Per alcuni una decisione oscurantista che ci riporta al Medioevo, per altri un giusto riconoscimento della libertà di scelta degli Stati. Non sono mancate le reazioni, di segno opposto, alla sentenza di oggi, con cui la Corte europea dei diritti dell'uomo ha giudicato legittimo il divieto alla fecondazione eterologa previsto dalla normativa austriaca (leggi la sentenza). Una decisione che ribalta il verdetto del primo aprile 2010. Anche sull'onda dell'entusiasmo allora suscitato dall' "apertura" dei giudici della Corte europea, diversi tribunali italiani, tra cui Milano e Bologna, avevano fatto ricorso alla Corte costituzionale per sollevare una questione di legittimità, su cui la Consulta si sarebbe dovuta pronunciare il 20 settembre nel corso di un'udienza poi rimandata.

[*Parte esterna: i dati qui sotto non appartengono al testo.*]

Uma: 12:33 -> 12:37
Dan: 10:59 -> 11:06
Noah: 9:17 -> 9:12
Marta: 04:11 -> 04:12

La Consulta chiamata a esprimersi sul caso di una coppia italiana
Secondo i ricorrenti la legge italiana creerebbe una discriminazione basata sulla patologia in contrasto con gli articoli 2, 3, 29 e 32 della Costituzione. Ci si chiede ora se la sentenza di oggi può influenzare sia il verdetto della Consulta sia la prossima decisione di Strasburgo, chiamata a esprimersi su un caso che riguarda una coppia italiana.

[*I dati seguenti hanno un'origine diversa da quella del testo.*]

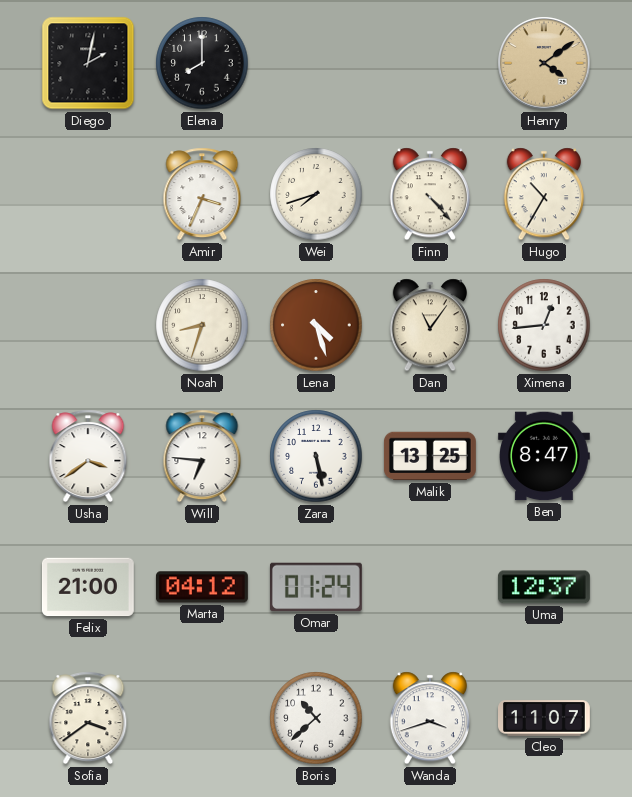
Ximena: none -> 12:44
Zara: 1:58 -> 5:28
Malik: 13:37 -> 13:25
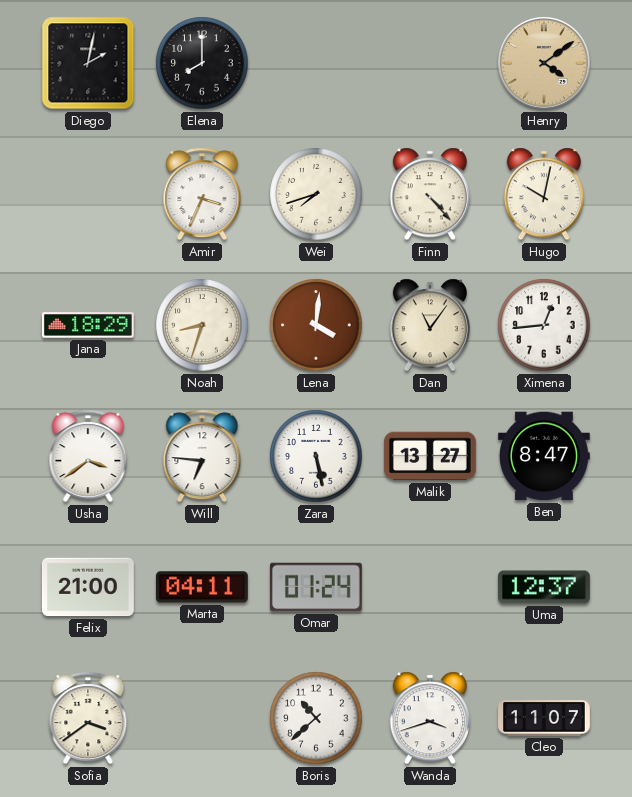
Hugo: 10:35 -> 10:02
Jana: none -> 18:29
Lena: 4:27 -> 4:01
Malik: 13:25 -> 13:27
Marta: 04:12 -> 04:11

La differenza tra la normativa nostrana e quella austriaca
Certamente le normative austriaca e italiana sono simili ma non sovrapponibili. La prima ammette, come sottolineato dalla Grande Chambre, la donazione dei gameti maschili per la fecondazione in vitro, offrendo un'opportunità che il nostro ordinamento non prevede. In Italia manca quindi totalmente una possibilità che in Austria è solo dimezzata.